2. The intelligent lawn mower capable of mowing zones according to claim 1, wherein the wireless ranging unit is an ultra-wideband ranging unit, an infrared ranging unit, an ultrasonic ranging unit or a Bluetooth ranging unit.

3. The intelligent lawn mower capable of mowing in different areas according to claim 1 or 2, wherein the main control circuit comprises a central processing unit, a display screen, a boundary sensing unit, a wheel driving unit and a cutting driving unit, and the mark setting button, the code disc, the wireless distance measuring unit, the display screen, the boundary sensing unit, the wheel driving unit and the cutting driving unit are respectively connected with the central processing unit.

4. An intelligent lawn mower capable of mowing in different areas according to claim 3, wherein an upper cover is embedded on the top surface of the housing, the mark setting keys and the display screen are mounted on the upper cover, a flip cover is hinged to the upper cover, and the display screen is located below the flip cover.
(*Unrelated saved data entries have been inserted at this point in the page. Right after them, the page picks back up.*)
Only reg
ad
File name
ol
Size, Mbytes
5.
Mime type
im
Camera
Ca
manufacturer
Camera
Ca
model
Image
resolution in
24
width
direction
5. The zone control method of an intelligent lawn mower capable of mowing zones according to claim 1, wherein the mark points of the lawn mower on the boundary line of n mowing zones are set in advance through the mark setting keys, and the main control circuit acquires the track distance Xn of the lawn mower on the mark points of the n mowing zones and the linear distance Yn between the lawn mower and the charging seat; the method comprises the following steps that a mowing task starts, the mower starts from a charging seat and runs along a boundary line of a first mowing area in a riding mode, a code disc records a track distance X ' of the mower starting from the charging seat and running on the boundary line in real time, a wireless distance measuring unit measures a linear distance Y ' between the mower and the charging seat in real time and transmits the linear distance Y ' to a main control circuit, the main control circuit analyzes and calculates the linear distance X ' and the linear distance Y ' to the charging seat, when X ' = X1 and Y ' = Y1 indicate that the mower reaches a mark point of the first mowing area, the main control circuit sends a signal to control the mower to leave the boundary line to enter the first mowing area to mow, and the mower returns to the charging seat after the mowing task is completed; then, the mower starts from the charging seat and travels along the boundary line of the second mowing area by riding a line, when X '= X2 and Y' = Y2 indicate that the mower reaches the mark point of the second mowing area, the main control circuit sends a signal to control the mower to leave the boundary line to enter the second mowing area for mowing, and after the mowing is finished, the mower returns to the charging seat; by analogy, the mower automatically finishes the mowing tasks of the n mowing areas.

6. The zone control method of an intelligent lawn mower capable of zone mowing according to claim 5, wherein the mowing task of the nth mowing zone and the mowing task of the (n + 1) th mowing zone can be continuously performed or the mowing task of the (n + 1) th mowing zone can be performed after a certain time interval after the mowing task of the nth mowing zone is completed, by setting as required.

7. The zone control method of a zone-based intelligent lawn mower according to claim 5 or 6, wherein the setting is performed according to the requirement, so that the lawn mower can selectively perform the lawn mowing task of one or more of the n lawn mowing areas.